Description of the task: Each line in the records below that has the word "ring" should be copied.
---------- Data for processing ----------
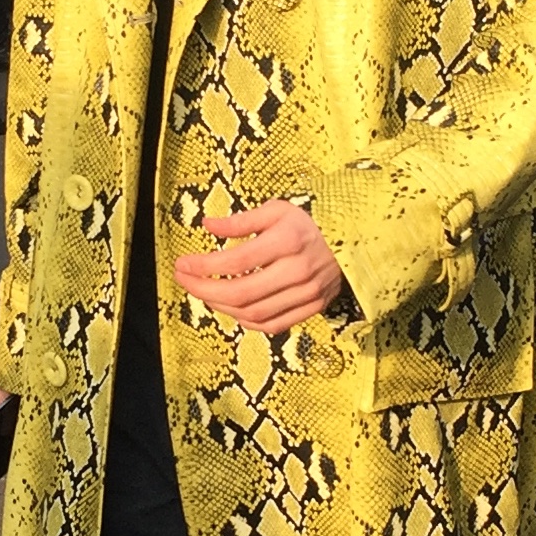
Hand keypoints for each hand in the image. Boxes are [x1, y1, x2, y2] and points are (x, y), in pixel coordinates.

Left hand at [173, 199, 343, 332]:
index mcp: (288, 241)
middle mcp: (299, 271)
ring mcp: (308, 293)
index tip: (183, 264)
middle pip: (241, 293)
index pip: (236, 261)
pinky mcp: (313, 308)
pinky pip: (273, 324)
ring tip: (204, 292)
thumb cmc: (308, 224)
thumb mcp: (276, 211)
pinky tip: (231, 307)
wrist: (352, 242)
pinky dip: (246, 321)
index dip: (203, 266)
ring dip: (221, 306)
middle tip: (184, 280)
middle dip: (204, 290)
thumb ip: (241, 220)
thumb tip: (207, 225)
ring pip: (253, 312)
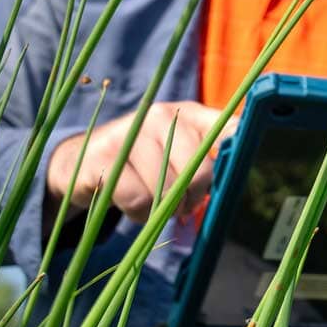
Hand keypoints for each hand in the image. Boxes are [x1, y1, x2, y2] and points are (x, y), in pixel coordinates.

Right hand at [44, 101, 236, 224]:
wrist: (78, 162)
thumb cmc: (140, 162)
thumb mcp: (174, 150)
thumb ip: (208, 157)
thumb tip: (239, 169)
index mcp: (187, 113)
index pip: (228, 126)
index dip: (241, 146)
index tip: (248, 161)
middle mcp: (161, 116)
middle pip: (198, 172)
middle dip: (191, 200)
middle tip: (179, 207)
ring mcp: (130, 133)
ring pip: (166, 190)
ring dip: (160, 210)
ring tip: (149, 203)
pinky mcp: (104, 157)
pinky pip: (138, 199)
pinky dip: (138, 214)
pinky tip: (130, 205)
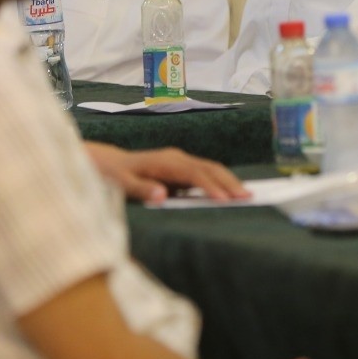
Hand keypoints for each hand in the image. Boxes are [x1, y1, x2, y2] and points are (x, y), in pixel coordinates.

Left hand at [83, 142, 246, 203]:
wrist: (109, 163)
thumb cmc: (114, 175)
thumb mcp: (122, 184)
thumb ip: (142, 189)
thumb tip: (162, 196)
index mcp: (166, 162)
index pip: (195, 174)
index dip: (211, 187)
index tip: (226, 200)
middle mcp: (178, 158)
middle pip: (211, 167)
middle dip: (230, 182)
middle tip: (248, 197)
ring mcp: (181, 161)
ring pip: (212, 168)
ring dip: (229, 181)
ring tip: (247, 196)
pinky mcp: (182, 168)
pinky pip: (207, 173)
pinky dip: (221, 181)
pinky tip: (231, 193)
----------
Task result:
ring mcp: (308, 293)
ring tip: (204, 292)
ring dip: (221, 306)
ring pip: (253, 312)
ring mcp: (130, 133)
ring pip: (166, 190)
ring dip: (160, 210)
ring tip: (149, 203)
ring mcp: (181, 161)
ring pip: (212, 168)
ring dip: (229, 181)
ring tip: (247, 196)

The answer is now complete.